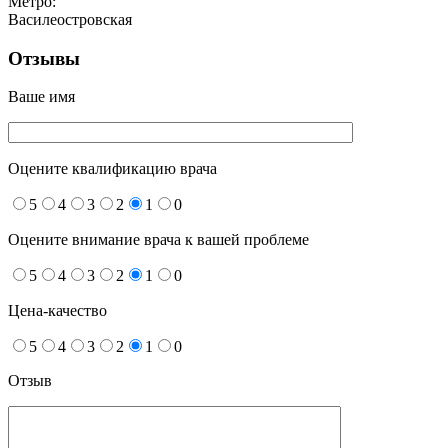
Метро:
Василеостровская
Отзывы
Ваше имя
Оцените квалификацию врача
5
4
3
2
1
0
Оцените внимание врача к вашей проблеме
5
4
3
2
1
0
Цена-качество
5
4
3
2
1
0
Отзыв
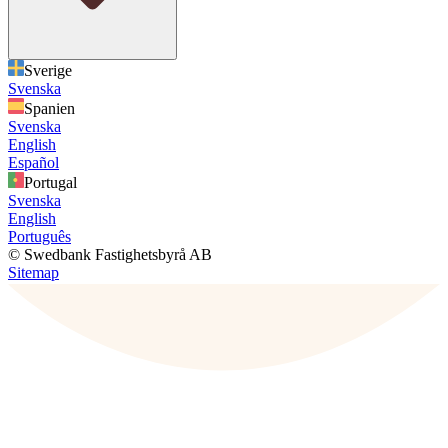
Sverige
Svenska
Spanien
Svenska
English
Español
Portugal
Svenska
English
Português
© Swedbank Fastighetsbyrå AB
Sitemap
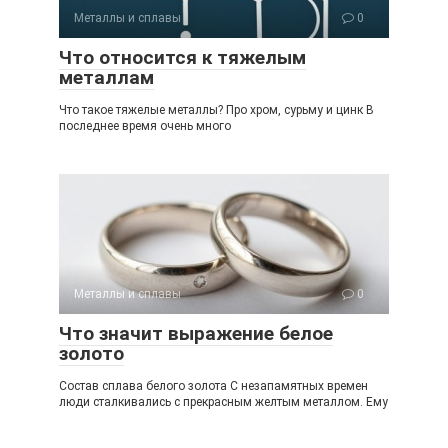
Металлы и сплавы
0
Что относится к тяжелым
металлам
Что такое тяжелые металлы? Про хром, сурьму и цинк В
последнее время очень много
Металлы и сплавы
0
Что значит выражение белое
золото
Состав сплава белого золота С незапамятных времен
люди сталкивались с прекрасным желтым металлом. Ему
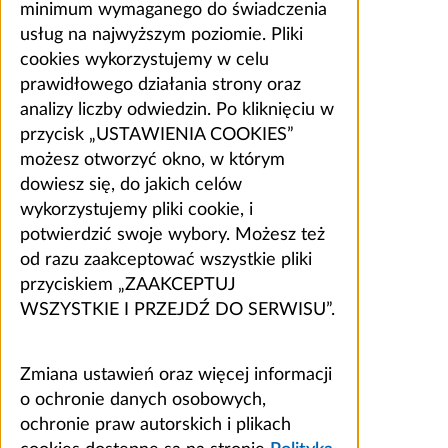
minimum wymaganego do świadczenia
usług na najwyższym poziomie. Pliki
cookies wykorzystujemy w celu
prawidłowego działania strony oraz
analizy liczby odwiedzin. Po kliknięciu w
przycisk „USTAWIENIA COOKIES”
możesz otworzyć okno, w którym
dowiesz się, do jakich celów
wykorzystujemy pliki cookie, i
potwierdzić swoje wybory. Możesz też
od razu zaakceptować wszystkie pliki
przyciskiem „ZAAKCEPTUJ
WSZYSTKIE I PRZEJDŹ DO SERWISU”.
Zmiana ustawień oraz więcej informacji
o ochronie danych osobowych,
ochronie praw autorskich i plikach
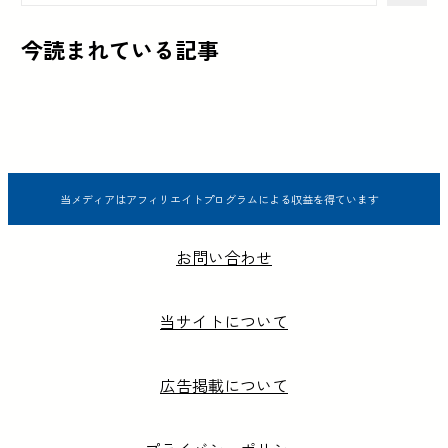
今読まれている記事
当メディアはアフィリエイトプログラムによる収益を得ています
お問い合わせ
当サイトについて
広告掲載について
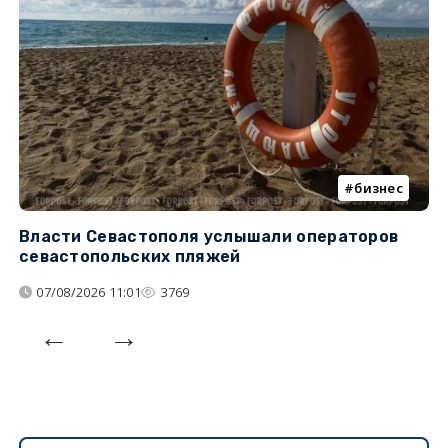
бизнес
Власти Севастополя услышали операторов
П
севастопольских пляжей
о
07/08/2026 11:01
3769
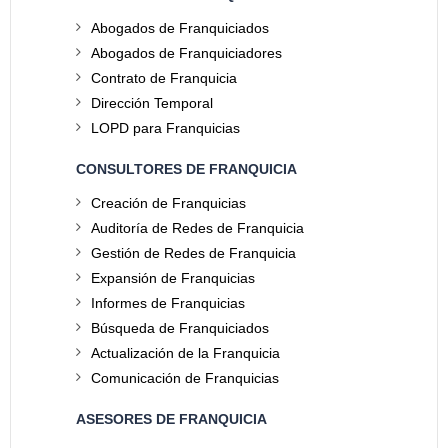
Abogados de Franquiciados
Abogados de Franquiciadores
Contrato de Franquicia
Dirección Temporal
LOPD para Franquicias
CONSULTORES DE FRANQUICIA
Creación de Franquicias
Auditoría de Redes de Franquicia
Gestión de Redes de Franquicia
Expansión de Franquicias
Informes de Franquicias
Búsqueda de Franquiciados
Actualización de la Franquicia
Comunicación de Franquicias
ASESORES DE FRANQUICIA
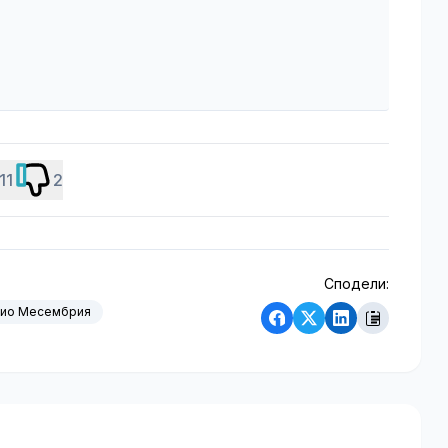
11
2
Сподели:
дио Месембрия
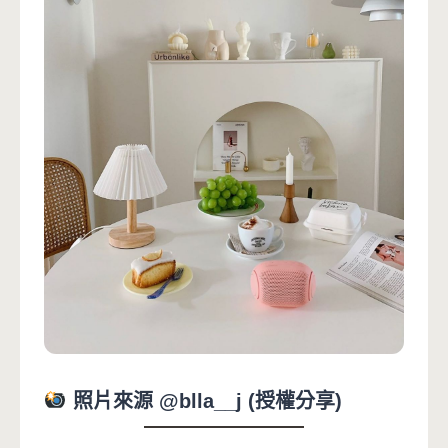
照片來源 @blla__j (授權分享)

##########

Reproduce, word for word, every line of text from the rows above, and leave out the pictures.

Метро:
Василеостровская
Отзывы
Ваше имя
Оцените квалификацию врача
5
4
3
2
1
0
Оцените внимание врача к вашей проблеме
5
4
3
2
1
0
Цена-качество
5
4
3
2
1
0
Отзыв
Sverige
Svenska
Spanien
Svenska
English
Español
Portugal
Svenska
English
Português
© Swedbank Fastighetsbyrå AB
Sitemap
Металлы и сплавы
0
Что относится к тяжелым
металлам
Что такое тяжелые металлы? Про хром, сурьму и цинк В
последнее время очень много
Металлы и сплавы
0
Что значит выражение белое
золото
Состав сплава белого золота С незапамятных времен
люди сталкивались с прекрасным желтым металлом. Ему
minimum wymaganego do świadczenia
usług na najwyższym poziomie. Pliki
cookies wykorzystujemy w celu
prawidłowego działania strony oraz
analizy liczby odwiedzin. Po kliknięciu w
przycisk „USTAWIENIA COOKIES”
możesz otworzyć okno, w którym
dowiesz się, do jakich celów
wykorzystujemy pliki cookie, i
potwierdzić swoje wybory. Możesz też
od razu zaakceptować wszystkie pliki
przyciskiem „ZAAKCEPTUJ
WSZYSTKIE I PRZEJDŹ DO SERWISU”.
Zmiana ustawień oraz więcej informacji
o ochronie danych osobowych,
ochronie praw autorskich i plikach
今読まれている記事
当メディアはアフィリエイトプログラムによる収益を得ています
お問い合わせ
当サイトについて
広告掲載について
бизнес
Власти Севастополя услышали операторов
П
севастопольских пляжей
о
07/08/2026 11:01
3769
Abogados de Franquiciados
Abogados de Franquiciadores
Contrato de Franquicia
Dirección Temporal
LOPD para Franquicias
CONSULTORES DE FRANQUICIA
Creación de Franquicias
Auditoría de Redes de Franquicia
Gestión de Redes de Franquicia
Expansión de Franquicias
Informes de Franquicias
Búsqueda de Franquiciados
Actualización de la Franquicia
Comunicación de Franquicias
ASESORES DE FRANQUICIA
11
2
Сподели:
дио Месембрия
照片來源 @blla__j (授權分享)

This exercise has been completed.